● **PROBLEM TO SOLVE**: For the listing below, show each line that includes the string "Bodó".
++++++++
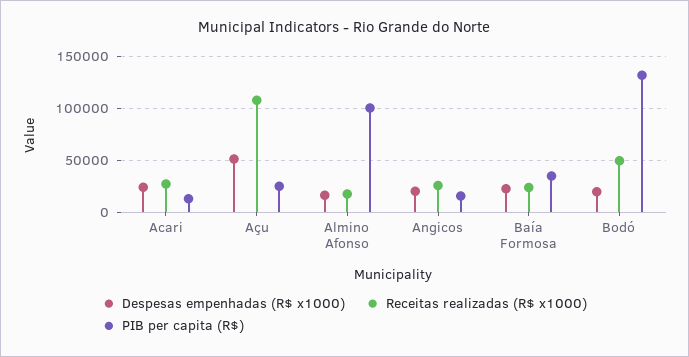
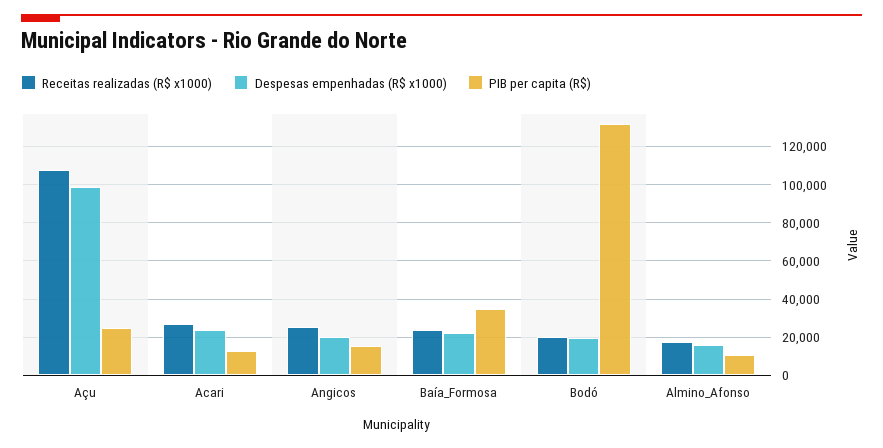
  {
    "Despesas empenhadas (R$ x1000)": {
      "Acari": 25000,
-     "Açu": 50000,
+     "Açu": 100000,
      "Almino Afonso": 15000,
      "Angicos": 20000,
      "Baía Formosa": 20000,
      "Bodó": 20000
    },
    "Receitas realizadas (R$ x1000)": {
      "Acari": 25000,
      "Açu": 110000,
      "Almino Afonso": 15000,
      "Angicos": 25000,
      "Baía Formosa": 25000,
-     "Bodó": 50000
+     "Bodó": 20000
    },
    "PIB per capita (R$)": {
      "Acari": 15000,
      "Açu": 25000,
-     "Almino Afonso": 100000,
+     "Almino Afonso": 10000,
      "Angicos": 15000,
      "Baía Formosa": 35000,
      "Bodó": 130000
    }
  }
++++++++
● **WRITTEN ANSWER**:
      "Bodó": 20000
-     "Bodó": 50000
+     "Bodó": 20000
      "Bodó": 130000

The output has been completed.